On Wednesday, Danville, Illinois Mayor Scott Eisenhauer reportedly told an Illinois Senate committee that a conservative estimate indicates that along with 800 permanent jobs, a casino in Danville would bring the city’s coffers between $5 million and $7 million and $30 million in annual wages, as reported by The News-Gazette.

Next month, state legislators in Illinois are reportedly due to begin deliberations on a bill for expanded gambling in the state that could see the border cities of Danville and Rockford granted casino licenses while allowing horse racing tracks to operate slots.

At Wednesday’s Senate Gaming Committee hearing in Springfield, Eisenhauer reportedly said that a Danville casino would mean economic development for the city. He told gaming committee members, “We have our unemployment rate as well as our poverty levels which exceed the state average,” and, “I stand before you today seeking your support on this economic development bill. Let’s make no mistake: That’s exactly what this is,” according to the news agency.

The mayor reportedly said that even after factoring in revised estimates, a Danville casino would result in the creation of 600 construction jobs, which would pay between $8million and $10 million worth of wages. Eisenhauer said, “As an economic development bill, this bill for the city of Danville would be an investment of over $250 million. It would provide permanent as well as temporary jobs in excess of 1,000, and it would give our citizens an opportunity to seek greater employment opportunities,” according to the news agency. At the hearing, Eisenhauer also reportedly reiterated his longtime argument that a casino in Danville would see the majority of its business, which he projected at 65 percent, from neighboring Indiana. He noted that there has been mention of possibly building a casino in Terre Haute if Illinois doesn’t move forward.

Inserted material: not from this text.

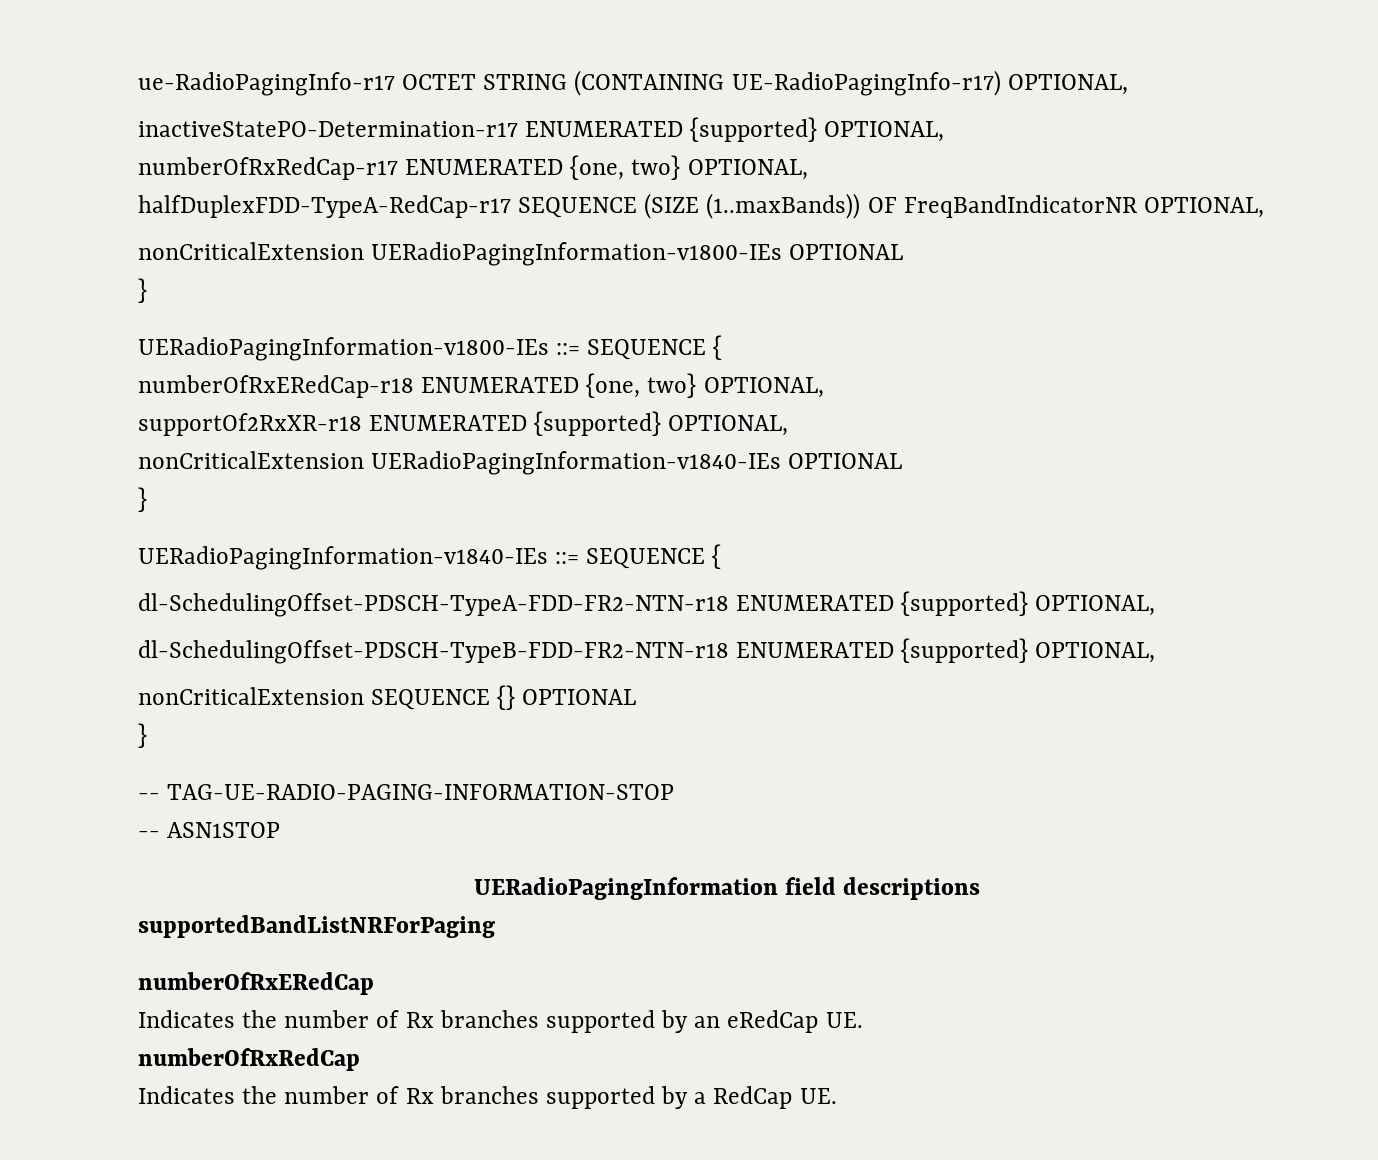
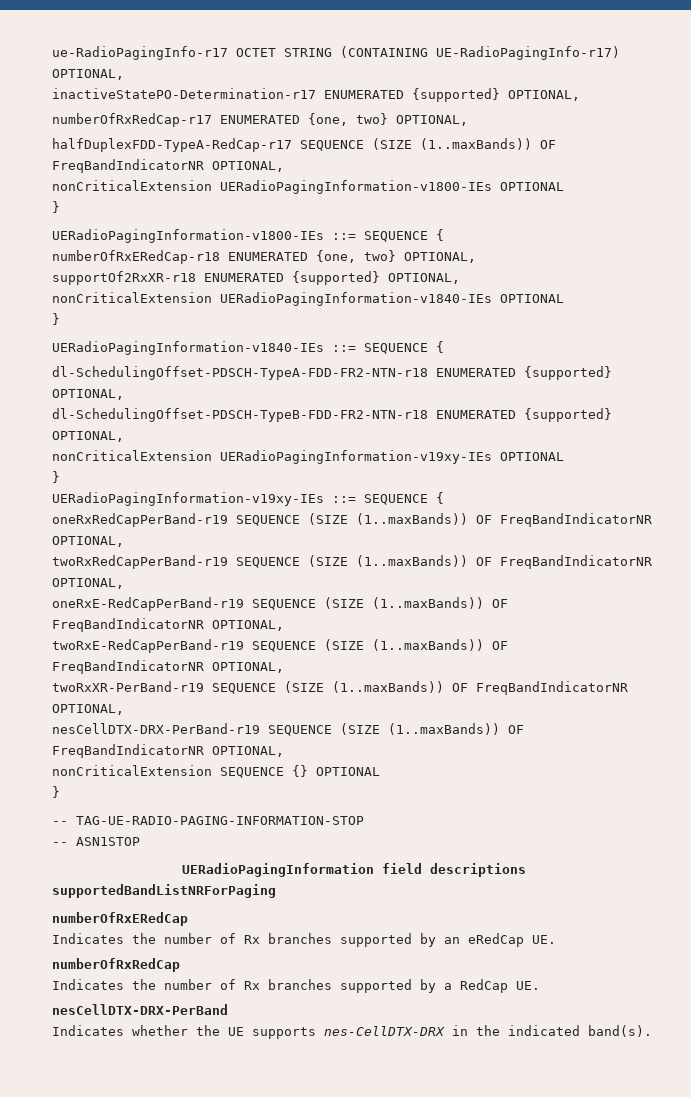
(1156, 652) none -> [52,450,564,464] [52,471,60,483] [52,492,444,506] [52,513,652,527] [52,536,124,547] [52,555,652,569] [52,578,124,589] [52,597,508,611] [52,618,284,632] [52,639,508,653] [52,660,284,674] [52,681,628,695] [52,704,124,715] [52,723,524,736] [52,744,284,758] // nonCriticalExtension UERadioPagingInformation-v19xy-IEs OPTIONAL // } // UERadioPagingInformation-v19xy-IEs ::= SEQUENCE { // oneRxRedCapPerBand-r19 SEQUENCE (SIZE (1..maxBands)) OF FreqBandIndicatorNR OPTIONAL, // twoRxRedCapPerBand-r19 SEQUENCE (SIZE (1..maxBands)) OF FreqBandIndicatorNR OPTIONAL, // oneRxE-RedCapPerBand-r19 SEQUENCE (SIZE (1..maxBands)) OF FreqBandIndicatorNR OPTIONAL, // twoRxE-RedCapPerBand-r19 SEQUENCE (SIZE (1..maxBands)) OF FreqBandIndicatorNR OPTIONAL, // twoRxXR-PerBand-r19 SEQUENCE (SIZE (1..maxBands)) OF FreqBandIndicatorNR OPTIONAL, // nesCellDTX-DRX-PerBand-r19 SEQUENCE (SIZE (1..maxBands)) OF FreqBandIndicatorNR OPTIONAL,
(837, 1096) none -> [52,1004,228,1015] [52,1025,652,1039] // nesCellDTX-DRX-PerBand // Indicates whether the UE supports nes-CellDTX-DRX in the indicated band(s).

Calling the bill “a massive expansion of gambling,” executive director of Illinois Church Action on Alcohol and Addiction Problems, Anita Bedell, said that the legislation would lead to an increase in social and criminal problems in the state. Meanwhile, Illinois Casino Gaming Association Director Tom Swoik, said the state gambling opportunities already saturate the state and include 25,000 video-gambling machines. He reportedly said that gambling expansion has already happened in the state where in the last 10 years revenue from gambling has dropped 44 percent. Swoik said, “We have more than double the number of licensed gaming venues in Illinois than there are in Las Vegas,” as reported by the news agency.